Given material ::
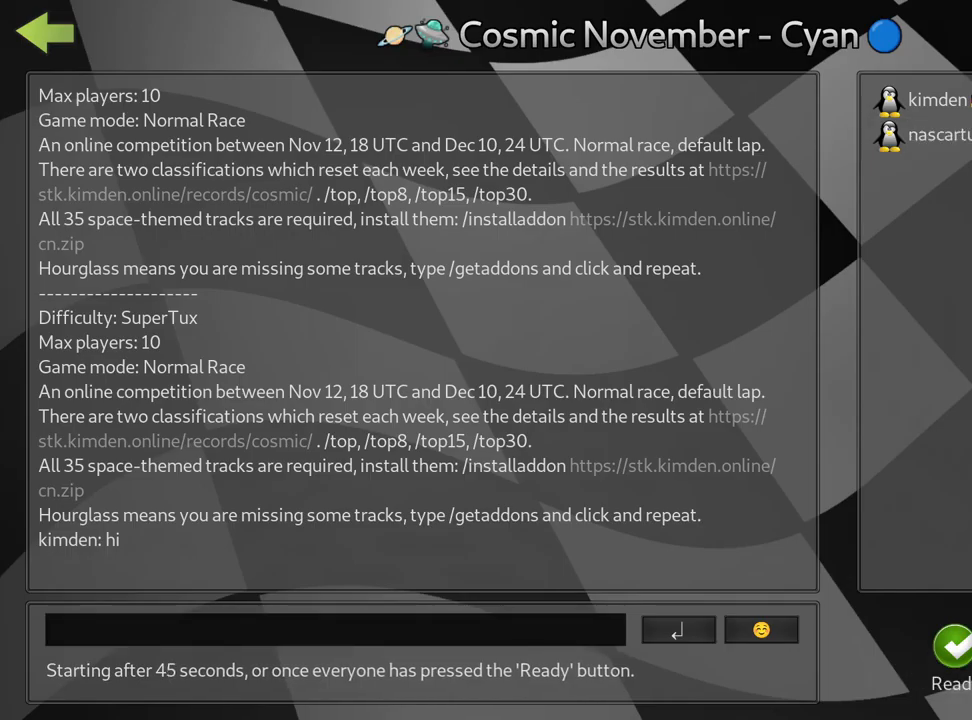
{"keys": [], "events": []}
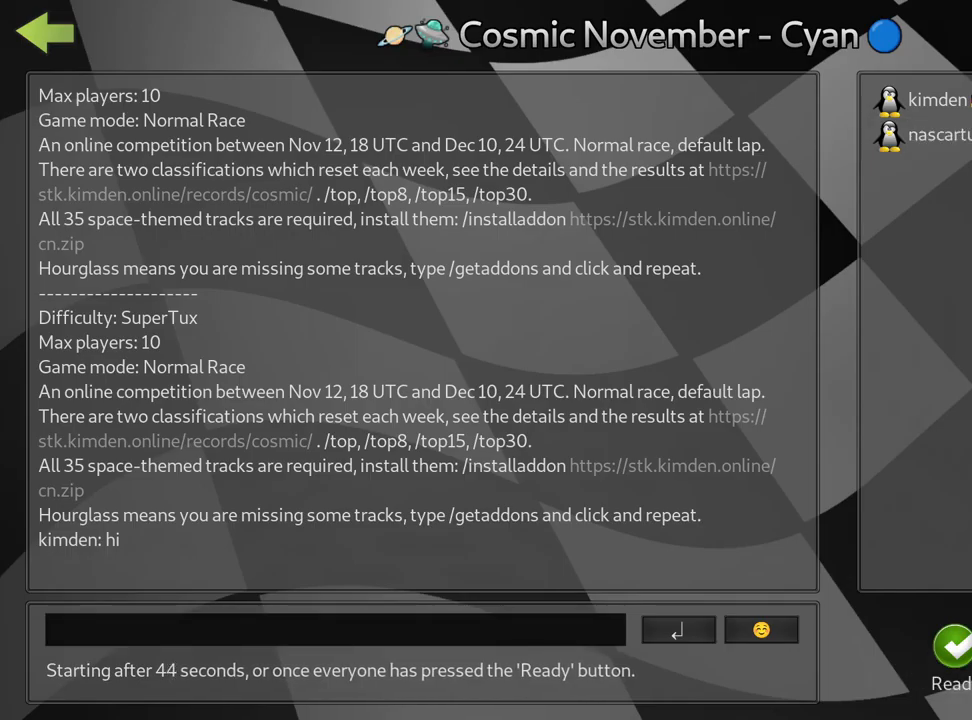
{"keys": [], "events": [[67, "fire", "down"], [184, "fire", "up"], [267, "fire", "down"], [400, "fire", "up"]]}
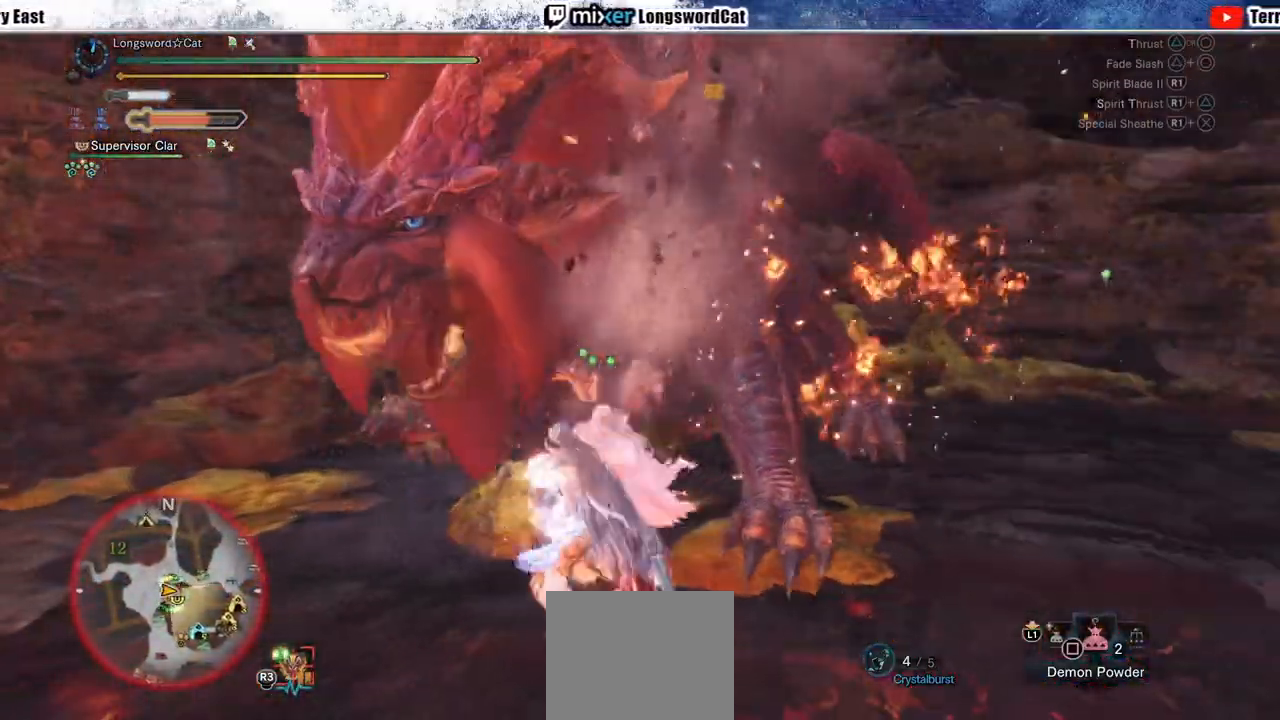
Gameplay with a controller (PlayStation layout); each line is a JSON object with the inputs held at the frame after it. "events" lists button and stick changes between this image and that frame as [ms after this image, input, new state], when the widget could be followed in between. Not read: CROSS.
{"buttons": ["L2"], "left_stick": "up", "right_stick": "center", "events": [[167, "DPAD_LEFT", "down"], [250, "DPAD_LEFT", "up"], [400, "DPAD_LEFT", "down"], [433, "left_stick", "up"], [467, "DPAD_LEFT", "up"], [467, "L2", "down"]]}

Exercise prompt :: Where "down" occurs in a line of the data above, count that line. Give the final count and no other words.

Task output :: 2